Written ‘A while back’, by Barney Low
This was written a while back to try and summarize and present some concepts I was introduced to by an fascinating book on consciousness (Going Inside, by John McCrone). Please feel free to comment or correct.
Each instant of consciousness is the result of intense competition between the firing of neurones representing different facets of our mind, with some representing long term memories, objectives and desires, others the raw sensory input of the moment, and others still continuing to fire from the previous instant of consciousness. The thought, sensation or emotion that is potentiated is selected based on the frequency of its firing and its synergy with others that fired along with it, with neurones that fire for the abstract concept of a tree being more likely to fire off when preceded with the firing of subjectively linked ideas, such as forests or nature.
When the victor of this competition is pain, such as when we tread on a pin whilst dancing in our pyjamas, that instant of consciousness will be dominated almost completely by a redirecting of awareness to the overriding stimulus: making us aware of the noxious stimuli, diverting our gaze to the source of the pain as reported by our proprioception, and alerting us to the fact that we have instinctively pulled our foot away.
If we are aware of incoming pain, such as when we are given an injection by a doctor, our mind is primed to suppress the reflex withdrawal and perhaps even anger that would normally result from the sensory stimuli we are subjected to.
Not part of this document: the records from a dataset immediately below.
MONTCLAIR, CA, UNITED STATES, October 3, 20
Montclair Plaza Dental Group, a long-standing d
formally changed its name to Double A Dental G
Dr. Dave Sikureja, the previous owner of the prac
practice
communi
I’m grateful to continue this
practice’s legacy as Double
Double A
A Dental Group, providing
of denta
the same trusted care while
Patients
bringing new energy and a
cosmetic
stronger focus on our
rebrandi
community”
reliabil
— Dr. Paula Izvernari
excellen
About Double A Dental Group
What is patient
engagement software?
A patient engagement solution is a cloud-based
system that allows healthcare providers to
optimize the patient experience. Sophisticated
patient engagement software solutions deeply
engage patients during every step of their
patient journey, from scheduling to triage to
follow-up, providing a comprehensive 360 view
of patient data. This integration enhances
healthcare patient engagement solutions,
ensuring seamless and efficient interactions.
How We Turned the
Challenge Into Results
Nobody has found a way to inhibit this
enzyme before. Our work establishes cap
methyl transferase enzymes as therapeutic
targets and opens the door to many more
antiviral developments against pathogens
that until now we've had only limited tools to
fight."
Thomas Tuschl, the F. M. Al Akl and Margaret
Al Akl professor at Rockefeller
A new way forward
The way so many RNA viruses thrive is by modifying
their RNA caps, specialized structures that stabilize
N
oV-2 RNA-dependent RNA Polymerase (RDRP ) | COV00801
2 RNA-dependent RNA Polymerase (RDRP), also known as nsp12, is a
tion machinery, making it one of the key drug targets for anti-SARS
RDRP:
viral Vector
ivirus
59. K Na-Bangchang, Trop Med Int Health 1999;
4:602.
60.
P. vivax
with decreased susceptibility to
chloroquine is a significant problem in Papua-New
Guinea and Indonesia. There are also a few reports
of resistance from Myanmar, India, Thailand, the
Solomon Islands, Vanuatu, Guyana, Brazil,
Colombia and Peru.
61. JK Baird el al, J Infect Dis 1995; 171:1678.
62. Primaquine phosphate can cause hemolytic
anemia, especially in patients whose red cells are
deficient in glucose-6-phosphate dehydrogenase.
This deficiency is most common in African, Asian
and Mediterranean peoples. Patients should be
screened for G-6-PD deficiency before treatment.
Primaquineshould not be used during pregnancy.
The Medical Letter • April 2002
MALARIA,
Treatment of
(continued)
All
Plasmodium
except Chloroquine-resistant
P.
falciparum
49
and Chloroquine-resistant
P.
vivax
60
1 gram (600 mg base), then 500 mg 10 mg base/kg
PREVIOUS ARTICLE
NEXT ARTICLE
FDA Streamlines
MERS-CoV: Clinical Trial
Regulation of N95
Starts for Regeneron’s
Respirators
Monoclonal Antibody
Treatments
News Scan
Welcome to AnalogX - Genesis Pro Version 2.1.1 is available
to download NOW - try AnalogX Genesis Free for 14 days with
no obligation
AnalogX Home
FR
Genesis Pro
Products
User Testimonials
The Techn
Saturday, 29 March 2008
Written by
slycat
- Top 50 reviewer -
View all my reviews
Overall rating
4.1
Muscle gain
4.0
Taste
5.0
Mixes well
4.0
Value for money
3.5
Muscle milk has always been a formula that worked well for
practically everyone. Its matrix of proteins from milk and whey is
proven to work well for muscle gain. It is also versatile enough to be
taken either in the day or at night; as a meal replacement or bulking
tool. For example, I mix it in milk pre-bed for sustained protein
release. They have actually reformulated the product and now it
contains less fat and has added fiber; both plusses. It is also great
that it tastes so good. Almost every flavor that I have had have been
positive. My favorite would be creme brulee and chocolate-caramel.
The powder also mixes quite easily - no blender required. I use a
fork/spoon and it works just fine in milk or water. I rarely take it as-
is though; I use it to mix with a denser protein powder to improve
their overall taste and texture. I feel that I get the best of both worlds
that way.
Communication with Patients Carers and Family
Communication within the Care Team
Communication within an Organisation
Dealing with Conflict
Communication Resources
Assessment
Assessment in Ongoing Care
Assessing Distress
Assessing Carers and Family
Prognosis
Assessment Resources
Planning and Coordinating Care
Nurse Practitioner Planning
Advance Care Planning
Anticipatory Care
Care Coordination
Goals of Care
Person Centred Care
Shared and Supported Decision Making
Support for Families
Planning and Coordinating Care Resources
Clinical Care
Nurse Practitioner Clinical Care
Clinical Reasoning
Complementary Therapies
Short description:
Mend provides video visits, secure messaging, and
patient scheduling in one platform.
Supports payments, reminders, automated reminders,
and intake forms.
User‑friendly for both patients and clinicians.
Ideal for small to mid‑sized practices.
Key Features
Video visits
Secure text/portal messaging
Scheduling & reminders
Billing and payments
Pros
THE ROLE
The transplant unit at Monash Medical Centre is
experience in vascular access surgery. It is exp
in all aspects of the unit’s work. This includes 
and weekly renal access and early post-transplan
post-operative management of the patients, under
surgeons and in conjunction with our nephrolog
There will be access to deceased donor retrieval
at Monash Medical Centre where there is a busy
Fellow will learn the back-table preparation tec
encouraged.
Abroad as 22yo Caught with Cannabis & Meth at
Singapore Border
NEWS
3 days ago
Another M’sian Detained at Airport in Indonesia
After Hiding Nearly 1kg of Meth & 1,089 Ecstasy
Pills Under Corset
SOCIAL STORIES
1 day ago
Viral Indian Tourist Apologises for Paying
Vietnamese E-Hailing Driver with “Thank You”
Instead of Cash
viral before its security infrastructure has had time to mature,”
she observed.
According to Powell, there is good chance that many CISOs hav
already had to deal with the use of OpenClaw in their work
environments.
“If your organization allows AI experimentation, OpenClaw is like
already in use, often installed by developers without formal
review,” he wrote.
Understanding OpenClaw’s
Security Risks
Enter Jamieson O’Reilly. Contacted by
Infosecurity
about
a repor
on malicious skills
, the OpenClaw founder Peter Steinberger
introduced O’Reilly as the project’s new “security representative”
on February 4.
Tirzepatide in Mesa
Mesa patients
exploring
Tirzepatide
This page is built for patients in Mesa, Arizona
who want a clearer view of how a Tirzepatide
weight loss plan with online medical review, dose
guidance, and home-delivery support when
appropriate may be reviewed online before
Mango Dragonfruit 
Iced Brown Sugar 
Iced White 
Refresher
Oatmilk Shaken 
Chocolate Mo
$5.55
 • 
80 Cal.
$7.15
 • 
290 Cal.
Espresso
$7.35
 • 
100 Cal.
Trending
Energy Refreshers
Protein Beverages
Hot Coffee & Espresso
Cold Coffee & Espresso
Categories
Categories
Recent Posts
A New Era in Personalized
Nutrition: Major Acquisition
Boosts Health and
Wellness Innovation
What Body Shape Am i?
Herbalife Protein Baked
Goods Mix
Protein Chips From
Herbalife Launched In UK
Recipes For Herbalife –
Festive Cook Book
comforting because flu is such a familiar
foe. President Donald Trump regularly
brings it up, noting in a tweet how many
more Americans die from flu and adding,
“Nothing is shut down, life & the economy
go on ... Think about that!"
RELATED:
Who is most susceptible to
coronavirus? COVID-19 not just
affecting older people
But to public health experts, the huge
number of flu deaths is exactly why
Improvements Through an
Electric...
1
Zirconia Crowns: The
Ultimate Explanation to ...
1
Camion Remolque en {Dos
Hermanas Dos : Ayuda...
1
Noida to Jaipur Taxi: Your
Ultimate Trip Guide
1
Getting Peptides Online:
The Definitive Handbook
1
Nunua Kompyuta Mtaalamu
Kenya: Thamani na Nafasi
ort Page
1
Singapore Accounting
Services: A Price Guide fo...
Here is an example of where the higher cognitive levels of the frontal lobes associated with planning might become involved, interacting and modulating the more primal and reflex orientated aspects of our brain’s functions in preparation for the instants to come. We might even be able to continue a stream of verbal or internal dialogue with our friendly doctor (or our disgruntled complaining self); ensuring by concentrating and the suppression of other input, that the chain of neuronal firing responsible for producing logical sentences is not interrupted from one instant to the next.
This continuity is an essential feature of our conscious experience, with our more recently active (or generated) neuronal networks firing off with greater frequency than less relevant neurones, which might for example represent our mind’s map of our primary school or the visual stimuli of a long lost toy. Examples of this continuity in action would be the continual firing of a neurone representing anything from the earlier content (or the general gist) of a friend’s tale as they expand into gory details, to recalling which seat at the dinner table is our own. This form of recall is essentially what is known as ‘working memory’, and I will go on to discuss how the brain might be able to potentiate the raw content of a moment in a more long term form in another spiel.